> **Daftar Tugas**
a: Salin kembali bagian kutipan tentang perkawinan di Baduy mulai dari "Meskipun aturan adat" sampai dengan "yang cukup berat.", lalu ganti "rumah" menjadi "kediaman".
b: Ubah paragraf dalam kutipan tentang perkawinan di Baduy yang diawali "Pola perkawinan antara" menjadi daftar poin singkat tanpa menghilangkan fakta pokoknya.
c: Teruskan kutipan tentang perkawinan di Baduy mulai dari kalimat terakhirnya.

Dari Perjodohan hingga Perkawinan
di Baduy
Urang Kanekes, Orang
Kanekes atau orang Baduy/Badui adalah suatu kelompok masyarakat adat sub-etnis
Sunda di wilayah Kabupaten Lebak, Banten. Populasi mereka sekitar 5.000 hingga
8.000 orang, dan mereka merupakan salah satu suku yang menerapkan isolasi dari
dunia luar. Selain itu mereka juga memiliki keyakinan tabu untuk difoto,
khususnya penduduk wilayah Baduy dalam.
Wilayah Kanekes secara
geografis terletak pada koordinat 6°27’27” – 6°30’0” LS dan 108°3’9” –
106°4’55” BT (Permana, 2001). Mereka bermukim tepat di kaki pegunungan Kendeng
di desa Kanekes, Kecamatan Leuwidamar, Kabupaten Lebak-Rangkasbitung, Banten,
berjarak sekitar 40 km dari kota Rangkasbitung. Wilayah yang merupakan bagian
dari Pegunungan Kendeng dengan ketinggian 300 – 600 m di atas permukaan laut
(DPL) tersebut mempunyai topografi berbukit dan bergelombang dengan kemiringan
tanah rata-rata mencapai 45%, yang merupakan tanah vulkanik (di bagian utara),
tanah endapan (di bagian tengah), dan tanah campuran (di bagian selatan). suhu
rata-rata 20 °C. Tiga desa utama orang Kanekes Dalam adalah Cikeusik,
Cikertawana, dan Cibeo.
Praktek
Perjodohan
Pola perkawinan antara
Baduy Tangtu (Dalam) dan Baduy Penamping (Luar), ternyata memiliki perbedaan
dari sisi perjodohan. Bagi masyarakat Baduy dalam, praktek perjodohan haruslah
tetap dipatuhi. Sedangkan bagi masyarakat Baduy luar, praktek perjodohan ini sedikit
lebih longgar. Dalam masyarakat Baduy luar, sudah banyak ditemukan pasangan yang
menikah berdasarkan hasil pilihannya sendiri, bahkan tanpa melibatkan orang
tua. Bahkan pada masyarakat Baduy luar sudah dikenal model berpacaran
(bobogohan) layaknya seperti masyarakat luar Baduy dengan model yang lebih
sederhana.
Meskipun aturan adat merupakan
hubungan antara laki-laki dan perempuan Baduy begitu ketat, akan tetapi warga
muda-mudi Baduy tetaplah bergaul satu sama lainnya, layaknya seperti masyarakat
luar Baduy. Hanya saja, ketika mereka hendak mengenal seorang gadis Baduy
secara lebih dalam untuk dijadikan istri, maka biasanya mereka mengunjungi
rumah seorang gadis tersebut secara berkelompok. Hal ini merupakan aturan adat
untuk mencegah prilaku yang dilarang dalam ketentuan adat Baduy. Di antara
ketentuan adat tersebut mengatakan bahwa seorang laki-laki Baduy yang bukan
anggota keluarganya di larang menyentuh—seperti mencium atau lebih dari itu—seorang
gadis Baduy. Dan jika hal itu terjadi, maka keduanya akan mendapatkan hukuman
adat yang cukup berat.

> **Cuplikan Data**
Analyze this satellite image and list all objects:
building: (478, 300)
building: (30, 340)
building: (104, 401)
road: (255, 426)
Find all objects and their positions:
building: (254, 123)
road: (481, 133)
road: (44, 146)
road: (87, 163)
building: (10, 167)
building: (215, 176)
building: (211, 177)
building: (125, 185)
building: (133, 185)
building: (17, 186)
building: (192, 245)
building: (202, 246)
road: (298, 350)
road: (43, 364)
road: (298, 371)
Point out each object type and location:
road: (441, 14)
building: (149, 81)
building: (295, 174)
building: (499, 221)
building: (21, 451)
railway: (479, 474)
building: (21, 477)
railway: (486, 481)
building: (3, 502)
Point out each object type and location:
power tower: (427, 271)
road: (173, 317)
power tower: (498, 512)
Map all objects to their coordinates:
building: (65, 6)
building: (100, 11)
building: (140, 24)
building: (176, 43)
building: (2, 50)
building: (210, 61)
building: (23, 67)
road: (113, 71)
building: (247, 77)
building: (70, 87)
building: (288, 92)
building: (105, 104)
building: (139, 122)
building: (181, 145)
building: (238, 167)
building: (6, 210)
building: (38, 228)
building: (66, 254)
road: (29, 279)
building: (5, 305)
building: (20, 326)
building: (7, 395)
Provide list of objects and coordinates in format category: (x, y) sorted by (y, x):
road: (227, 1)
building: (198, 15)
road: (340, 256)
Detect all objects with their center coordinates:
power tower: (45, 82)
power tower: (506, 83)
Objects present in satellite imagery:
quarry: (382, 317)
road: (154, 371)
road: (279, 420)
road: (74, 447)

> **Jawaban Tiap Tugas**
a:
Meskipun aturan adat merupakan
hubungan antara laki-laki dan perempuan Baduy begitu ketat, akan tetapi warga
muda-mudi Baduy tetaplah bergaul satu sama lainnya, layaknya seperti masyarakat
luar Baduy. Hanya saja, ketika mereka hendak mengenal seorang gadis Baduy
secara lebih dalam untuk dijadikan istri, maka biasanya mereka mengunjungi
kediaman seorang gadis tersebut secara berkelompok. Hal ini merupakan aturan adat
untuk mencegah prilaku yang dilarang dalam ketentuan adat Baduy. Di antara
ketentuan adat tersebut mengatakan bahwa seorang laki-laki Baduy yang bukan
anggota keluarganya di larang menyentuh—seperti mencium atau lebih dari itu—seorang
gadis Baduy. Dan jika hal itu terjadi, maka keduanya akan mendapatkan hukuman
adat yang cukup berat.

b:
- Baduy Tangtu (Dalam) dan Baduy Penamping (Luar) memiliki pola perkawinan yang berbeda dalam hal perjodohan.
- Baduy dalam harus tetap mematuhi praktek perjodohan.
- Di Baduy luar, perjodohan sedikit lebih longgar. Banyak pasangan menikah atas pilihan sendiri, bahkan tanpa melibatkan orang tua.
- Masyarakat Baduy luar sudah mengenal berpacaran (bobogohan) seperti masyarakat luar Baduy, dengan model yang lebih sederhana.

c:
Dalam masyarakat adat
Baduy, ditentukan bahwa antara seorang pria dengan seorang wanita yang belum
menikah dilarang berhubungan rapat, termasuk di dalamnya bersentuhan tangan.
Karena itu hubungan berpacaran bagi masyarakat Baduy adalah hal yang dilarang
oleh adat. Lalu bagaimana jika antara seorang laki-laki berkeinginan mengenal
lebih jauh dengan seorang perempuan, aturan adat menentukan bahwa jika ada
seorang pria hendak mengenal seorang perempuan atau berkunjung kerumah seorang
perempuan tidak dilakukan dengan sendirian, akan tetapi dilakukan dengan beramai-ramai bersama beberapa orang pria.
Ketentuan adat ini diberlakukan demi menjaga hal-hal yang tidak diinginkan.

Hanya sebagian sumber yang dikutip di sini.